Впрочем, Дусенька так же выглядит много моложе своих лет. Это у них у обеих такое фамильное свойство выглядеть до крайности моложаво.
— Сейчас еду в город, — деловито произнесла Валя. — Будут какие-нибудь поручения?
— Никаких, — ответил я. — Я тоже на днях собираюсь в Москву и сам все сделаю, что требуется.
— И не думай, — сказала Валя, даже пальцем мне погрозила. — Тебе еще нельзя утруждать ногу. Помни, что сказал доктор.
Я не успел вспомнить, что сказал доктор, как в дверях кухни показалась Туся.
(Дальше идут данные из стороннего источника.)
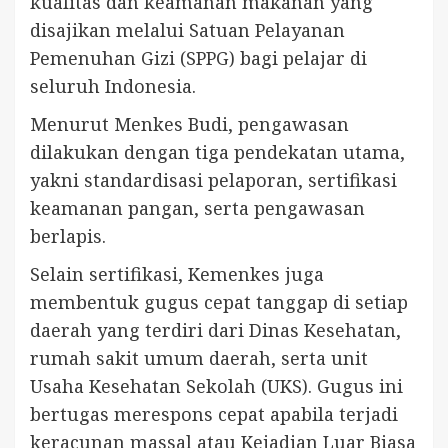
kualitas dan keamanan makanan yang
disajikan melalui Satuan Pelayanan
Pemenuhan Gizi (SPPG) bagi pelajar di
seluruh Indonesia.
Menurut Menkes Budi, pengawasan
dilakukan dengan tiga pendekatan utama,
yakni standardisasi pelaporan, sertifikasi
keamanan pangan, serta pengawasan
berlapis.
Selain sertifikasi, Kemenkes juga
membentuk gugus cepat tanggap di setiap
daerah yang terdiri dari Dinas Kesehatan,
rumah sakit umum daerah, serta unit
Usaha Kesehatan Sekolah (UKS). Gugus ini
bertugas merespons cepat apabila terjadi
keracunan massal atau Kejadian Luar Biasa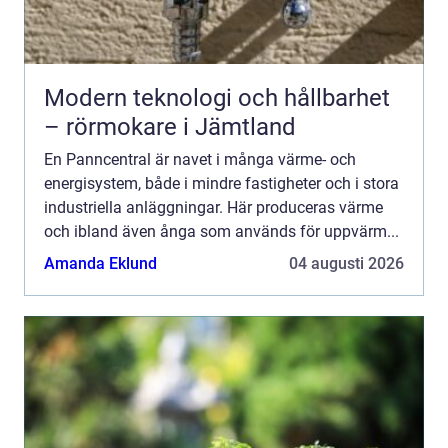
Modern teknologi och hållbarhet
– rörmokare i Jämtland
En Panncentral är navet i många värme- och
energisystem, både i mindre fastigheter och i stora
industriella anläggningar. Här produceras värme
och ibland även ånga som används för uppvärm...
Amanda Eklund
04 augusti 2026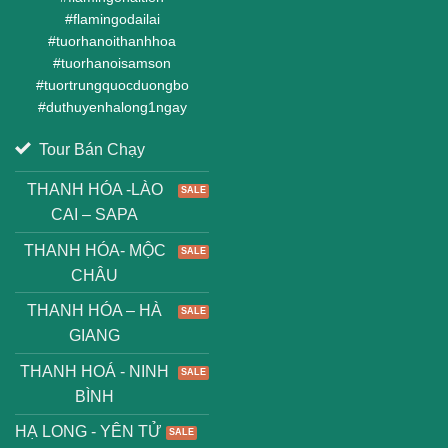
#
flamingodailai
#
tuorhanoithanhhoa
#
tuorhanoisamson
#
tuortrungquocduongbo
#
duthuyenhalong1ngay
Tour Bán Chạy
THANH HÓA -LÀO
CAI – SAPA
THANH HÓA- MỘC
CHÂU
THANH HÓA – HÀ
GIANG
THANH HOÁ - NINH
BÌNH
HẠ LONG - YÊN TỬ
— Папа, завтрак будет готов через десять минут, самое большое.
Я сказал:
— А я не спешу.
— Тем лучше.
Валя поглядела на свои часы.
— А я выпью молока и, пожалуй, поеду. У меня нынче дел по горло.
Держа поднос в руках, на террасу поднялась Туся. На нем стояли чашки, кувшин с молоком, были свежие огурцы, редиска, масленка с маслом.
— А что на обед? — спросила Валя.
— Котлеты, гречневая каша и борщ, — отпарировала Туся.
— Ауту сварила суп?
— Суп вегетарианский, поскольку костей нема, — ответила Туся.
— Почему нет костей?
— Потому что не достала.
— Ладно, сказала Валя. — Попробую сама достать, по-моему, в кулинарии на Трубной всегда есть кости.
— Мне было не по дороге ехать на Трубную, — сказала Туся.
— Мне тоже не очень, — призналась Валя. — Но ничего, сделаю небольшой кругаль, заеду на Трубную и куплю сразу килограмма четыре костей.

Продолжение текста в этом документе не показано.